“All this – the house and the remnants of the pasture land, the seashore below the pale cliffs, the walk along it to the fishing village of Kilauran, the avenue over which the high branches of the chestnut tree now met – was as much part of Everand Gault as the features of his face were, the family traits that quite resembled a few of those in the drawing -room portrait, the smooth dark hair.”
When people ask why I read one of the answers is that it really does have the ability to take you away from the here and now into foreign lands, eras and into different people’s heads. That might sound like the blurb from the back cover of a particularly cheesy paperback but it can be true. If you want an example of when it works and works well then this rather sad but thoughtful story from William Trevor would be hard to beat.
You are gently taken into a rural Ireland of the 1920s where the landed aristocracy face being burnt and hounded out of their homes because of their English connections. The Gault family fall into that bracket because the wife of the head of the household the Everhard Gault, The Captain, happens to be English. The story starts with the captain shooting in the shoulder one of the three men that had come up to the house with the intention of burning it down.
His attempts, via the priest, to calm down the situation fail and the family, husband, wife and their daughter Lucy, face leaving their home. But Lucy rejects the idea and plans to run away. But through a twist of fate her attempts to hide are seen instead as an accidental drowning when her clothes are found near the sea. It is a broken hearted husband and wife who leave Ireland and spend the next twenty years travelling across Europe to try and escape their past.
So when Lucy is found near death but brought back it is frustrating that the family cannot be contacted but of course they are trying to escape completely from the past.
But what Trevor manages to do so well is leaving gaps in which the unsaid manages to fill. So the marriage, although loving, has the potential resentments that had she not been English and had she been prepared to go back to Ireland then…
That feeling of what if echoes round the book and what if Lucy had managed to find love instead of letting it go? What is she had been able to share her feelings instead of letting them stay bottled up?
Under the surface of what can and should be said in that class in that situation in Ireland there are tensions bubbling up which Trevor allows the reader to share. That is where the talent in this story lies because on the face of it, if you were to summarise it, the story appears to be relatively straightforward.
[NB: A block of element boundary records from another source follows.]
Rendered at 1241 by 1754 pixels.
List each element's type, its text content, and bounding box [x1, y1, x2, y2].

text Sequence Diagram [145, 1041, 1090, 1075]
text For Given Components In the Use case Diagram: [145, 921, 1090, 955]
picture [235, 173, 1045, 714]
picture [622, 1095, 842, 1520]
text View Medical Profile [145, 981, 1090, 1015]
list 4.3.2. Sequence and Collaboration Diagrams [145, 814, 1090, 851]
What takes it far away from the ordinary is the characterisation not just of people but time and place and the ability to leave some incredibly large things unsaid hanging just to the side of the open page.
There is an epic feeling to this story that you sense would have made it twice as long had it been written a century earlier. The echoes of the past are also strong because this is set in 1920s Ireland with a family facing upheaval as the country starts to turn on the hated English and burn the wealthy out of their homes.
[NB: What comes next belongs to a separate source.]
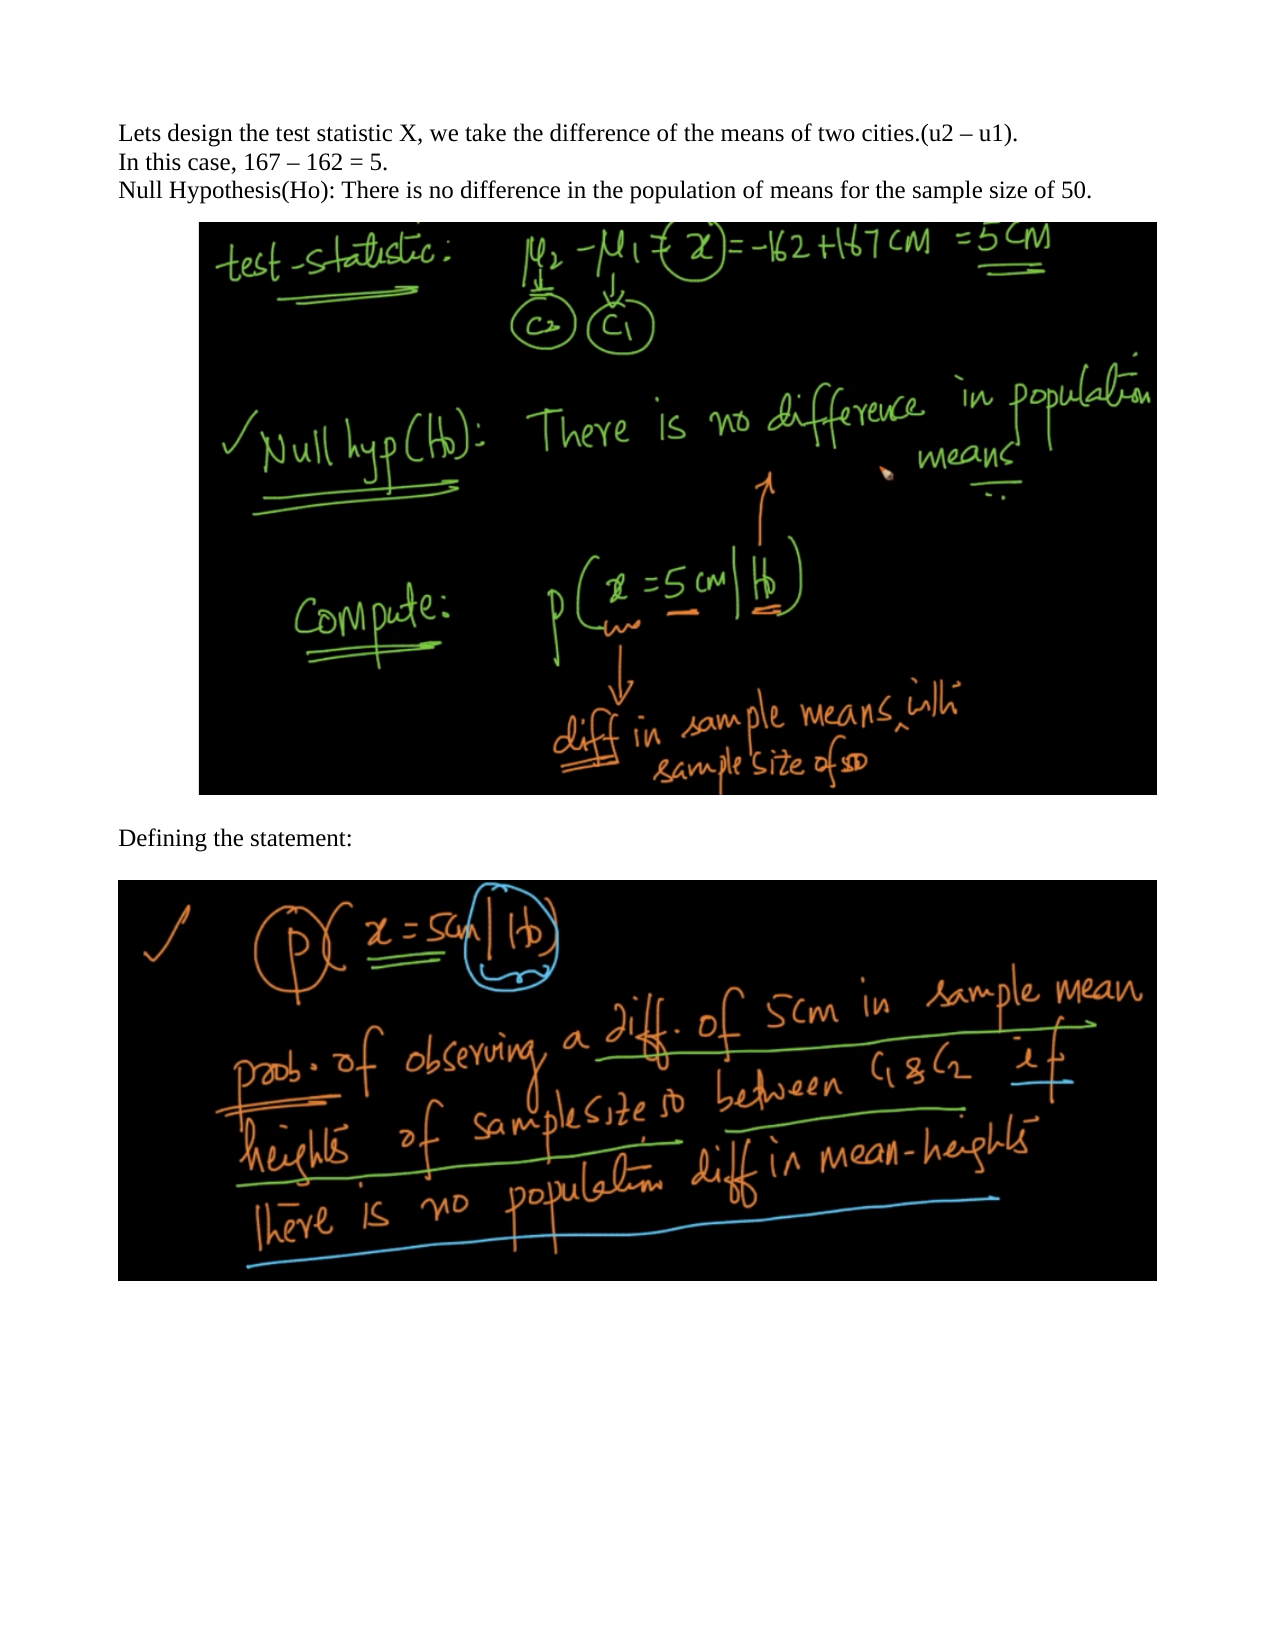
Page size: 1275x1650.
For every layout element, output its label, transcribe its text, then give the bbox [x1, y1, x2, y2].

The way Trevor writes a picturesque rural Ireland opens up to the reader and you find your self in the big house, down by the sea and watching the cows as they are herded into the milking shed.
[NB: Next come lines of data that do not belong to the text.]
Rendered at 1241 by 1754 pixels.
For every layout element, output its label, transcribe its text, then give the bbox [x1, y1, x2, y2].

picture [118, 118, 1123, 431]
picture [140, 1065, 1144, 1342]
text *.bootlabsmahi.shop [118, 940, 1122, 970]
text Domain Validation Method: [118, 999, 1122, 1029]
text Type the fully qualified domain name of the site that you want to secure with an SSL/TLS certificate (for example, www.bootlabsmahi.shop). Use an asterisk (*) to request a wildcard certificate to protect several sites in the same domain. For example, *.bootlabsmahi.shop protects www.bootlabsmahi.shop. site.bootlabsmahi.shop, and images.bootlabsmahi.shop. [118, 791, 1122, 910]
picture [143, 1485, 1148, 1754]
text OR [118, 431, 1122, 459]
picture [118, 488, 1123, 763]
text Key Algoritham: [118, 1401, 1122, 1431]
But at the heart of this rural world things are not going well and as the Gault family prepares to pack up and leave for the safer shores of England the father and mother are left distraught after their daughter Lucy runs away to try to delay their departure.
Her clothes found on the beach indicate a drowning and so the heartbroken Gault parents head off on a tour of Europe running away from their grief. of course had they perhaps been more open with the reasons for leaving their daughter might have understood them more and been prepared to go with them.
As it is her disappearance rips the family apart and her reappearance sets things up for a fascinating second half.